=== EXERCISE ===
Take the entries below and print, exactly, the stretch from the line containing "- wall art [403,137,432,165]" through the line containing "- bench [768,760,1143,1018]", both included.
━━━━━━
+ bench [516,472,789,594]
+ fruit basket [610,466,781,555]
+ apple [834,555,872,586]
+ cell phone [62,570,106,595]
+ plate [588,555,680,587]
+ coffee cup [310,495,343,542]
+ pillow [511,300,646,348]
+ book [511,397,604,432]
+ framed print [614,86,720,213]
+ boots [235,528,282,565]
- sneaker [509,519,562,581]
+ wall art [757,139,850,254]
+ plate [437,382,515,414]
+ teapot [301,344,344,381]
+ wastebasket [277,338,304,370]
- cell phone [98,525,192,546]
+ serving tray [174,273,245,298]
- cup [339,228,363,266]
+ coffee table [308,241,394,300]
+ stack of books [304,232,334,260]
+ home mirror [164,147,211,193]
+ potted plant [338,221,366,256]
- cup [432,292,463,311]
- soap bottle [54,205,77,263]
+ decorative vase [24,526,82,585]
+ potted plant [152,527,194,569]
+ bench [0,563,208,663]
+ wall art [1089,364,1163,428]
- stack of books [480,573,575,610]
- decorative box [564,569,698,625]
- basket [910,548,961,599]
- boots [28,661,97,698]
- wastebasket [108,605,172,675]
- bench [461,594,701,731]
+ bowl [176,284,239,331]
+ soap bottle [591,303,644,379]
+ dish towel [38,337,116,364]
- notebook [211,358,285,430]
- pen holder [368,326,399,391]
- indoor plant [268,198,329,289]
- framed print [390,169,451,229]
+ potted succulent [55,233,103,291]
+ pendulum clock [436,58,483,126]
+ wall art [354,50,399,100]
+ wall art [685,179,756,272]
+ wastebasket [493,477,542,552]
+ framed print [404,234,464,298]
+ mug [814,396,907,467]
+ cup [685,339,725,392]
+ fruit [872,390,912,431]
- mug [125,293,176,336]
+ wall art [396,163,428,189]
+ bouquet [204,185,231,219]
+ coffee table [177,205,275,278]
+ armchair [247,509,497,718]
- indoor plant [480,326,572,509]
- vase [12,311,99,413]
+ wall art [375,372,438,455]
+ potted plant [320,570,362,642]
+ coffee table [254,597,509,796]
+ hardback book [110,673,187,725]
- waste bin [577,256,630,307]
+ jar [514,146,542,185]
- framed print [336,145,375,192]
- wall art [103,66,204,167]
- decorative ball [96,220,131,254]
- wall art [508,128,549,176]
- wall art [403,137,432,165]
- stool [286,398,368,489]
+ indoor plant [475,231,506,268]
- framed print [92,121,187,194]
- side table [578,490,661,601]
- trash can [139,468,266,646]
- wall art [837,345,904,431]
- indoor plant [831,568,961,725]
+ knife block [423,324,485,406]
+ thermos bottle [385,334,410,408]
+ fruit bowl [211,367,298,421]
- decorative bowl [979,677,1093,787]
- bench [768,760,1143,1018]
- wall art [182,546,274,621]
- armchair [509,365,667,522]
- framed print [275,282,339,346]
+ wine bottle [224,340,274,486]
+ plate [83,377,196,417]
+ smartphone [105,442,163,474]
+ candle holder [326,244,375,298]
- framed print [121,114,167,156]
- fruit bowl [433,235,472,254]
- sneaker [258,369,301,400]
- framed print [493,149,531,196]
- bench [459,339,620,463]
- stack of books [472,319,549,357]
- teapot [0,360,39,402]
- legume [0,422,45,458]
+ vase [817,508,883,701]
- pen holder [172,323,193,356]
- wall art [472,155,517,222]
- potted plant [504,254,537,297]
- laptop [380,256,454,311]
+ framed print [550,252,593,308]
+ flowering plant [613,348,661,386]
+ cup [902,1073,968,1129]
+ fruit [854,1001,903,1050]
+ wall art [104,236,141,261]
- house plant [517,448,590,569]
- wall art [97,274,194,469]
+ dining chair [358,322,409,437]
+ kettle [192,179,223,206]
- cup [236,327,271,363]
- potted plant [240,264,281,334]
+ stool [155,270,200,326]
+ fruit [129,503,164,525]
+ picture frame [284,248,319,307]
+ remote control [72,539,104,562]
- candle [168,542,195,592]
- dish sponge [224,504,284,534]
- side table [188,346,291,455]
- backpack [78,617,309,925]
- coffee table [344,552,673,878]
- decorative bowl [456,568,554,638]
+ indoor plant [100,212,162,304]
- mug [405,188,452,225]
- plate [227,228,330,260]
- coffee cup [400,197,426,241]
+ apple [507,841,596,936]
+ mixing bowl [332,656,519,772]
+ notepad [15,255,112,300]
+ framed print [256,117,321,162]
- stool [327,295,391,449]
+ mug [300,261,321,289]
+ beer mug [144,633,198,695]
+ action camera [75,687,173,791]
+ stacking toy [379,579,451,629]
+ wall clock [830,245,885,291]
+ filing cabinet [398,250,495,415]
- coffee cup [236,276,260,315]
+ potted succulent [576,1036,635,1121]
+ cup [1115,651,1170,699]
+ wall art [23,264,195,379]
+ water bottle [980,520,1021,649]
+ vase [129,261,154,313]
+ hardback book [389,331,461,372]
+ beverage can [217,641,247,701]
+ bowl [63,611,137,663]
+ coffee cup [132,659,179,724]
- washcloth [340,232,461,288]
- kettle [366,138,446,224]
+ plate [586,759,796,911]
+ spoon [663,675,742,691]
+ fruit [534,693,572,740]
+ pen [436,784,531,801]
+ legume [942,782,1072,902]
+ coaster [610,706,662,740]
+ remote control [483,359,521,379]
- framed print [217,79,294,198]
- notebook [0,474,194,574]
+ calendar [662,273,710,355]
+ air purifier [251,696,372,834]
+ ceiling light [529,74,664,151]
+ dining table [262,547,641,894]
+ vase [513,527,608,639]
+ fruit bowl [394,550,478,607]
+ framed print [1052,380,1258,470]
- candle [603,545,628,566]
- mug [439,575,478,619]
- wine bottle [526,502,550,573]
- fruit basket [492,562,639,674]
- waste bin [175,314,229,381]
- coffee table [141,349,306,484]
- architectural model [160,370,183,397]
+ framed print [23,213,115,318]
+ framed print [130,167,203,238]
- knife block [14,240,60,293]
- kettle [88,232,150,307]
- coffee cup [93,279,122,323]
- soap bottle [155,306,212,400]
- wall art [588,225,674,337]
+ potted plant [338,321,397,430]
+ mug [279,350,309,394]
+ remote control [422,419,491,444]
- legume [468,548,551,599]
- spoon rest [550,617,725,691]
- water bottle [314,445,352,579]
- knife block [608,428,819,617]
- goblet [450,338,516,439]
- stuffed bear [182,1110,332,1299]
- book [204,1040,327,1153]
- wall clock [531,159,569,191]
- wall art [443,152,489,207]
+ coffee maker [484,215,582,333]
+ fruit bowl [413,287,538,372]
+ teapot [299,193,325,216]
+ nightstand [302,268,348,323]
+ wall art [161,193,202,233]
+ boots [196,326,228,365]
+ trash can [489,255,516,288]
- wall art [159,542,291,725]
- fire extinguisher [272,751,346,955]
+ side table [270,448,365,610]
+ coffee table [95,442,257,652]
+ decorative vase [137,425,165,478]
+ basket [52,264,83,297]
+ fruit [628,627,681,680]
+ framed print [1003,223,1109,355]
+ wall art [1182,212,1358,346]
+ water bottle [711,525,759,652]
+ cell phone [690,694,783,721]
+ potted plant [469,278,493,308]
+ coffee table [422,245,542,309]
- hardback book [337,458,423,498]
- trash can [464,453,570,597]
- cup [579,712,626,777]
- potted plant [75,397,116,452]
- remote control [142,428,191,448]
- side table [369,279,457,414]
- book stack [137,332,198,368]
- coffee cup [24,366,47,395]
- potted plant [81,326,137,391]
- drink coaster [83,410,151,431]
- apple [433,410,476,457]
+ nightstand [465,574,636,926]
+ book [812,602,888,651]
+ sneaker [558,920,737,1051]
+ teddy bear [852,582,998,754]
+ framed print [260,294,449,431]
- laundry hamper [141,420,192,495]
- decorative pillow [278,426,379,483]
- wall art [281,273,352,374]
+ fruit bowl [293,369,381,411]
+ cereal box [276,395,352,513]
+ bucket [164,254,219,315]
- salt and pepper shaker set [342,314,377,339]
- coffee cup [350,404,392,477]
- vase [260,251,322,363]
━━━━━━
=== RESPONSE TO THE TASK ===
- wall art [403,137,432,165]
- stool [286,398,368,489]
+ indoor plant [475,231,506,268]
- framed print [92,121,187,194]
- side table [578,490,661,601]
- trash can [139,468,266,646]
- wall art [837,345,904,431]
- indoor plant [831,568,961,725]
+ knife block [423,324,485,406]
+ thermos bottle [385,334,410,408]
+ fruit bowl [211,367,298,421]
- decorative bowl [979,677,1093,787]
- bench [768,760,1143,1018]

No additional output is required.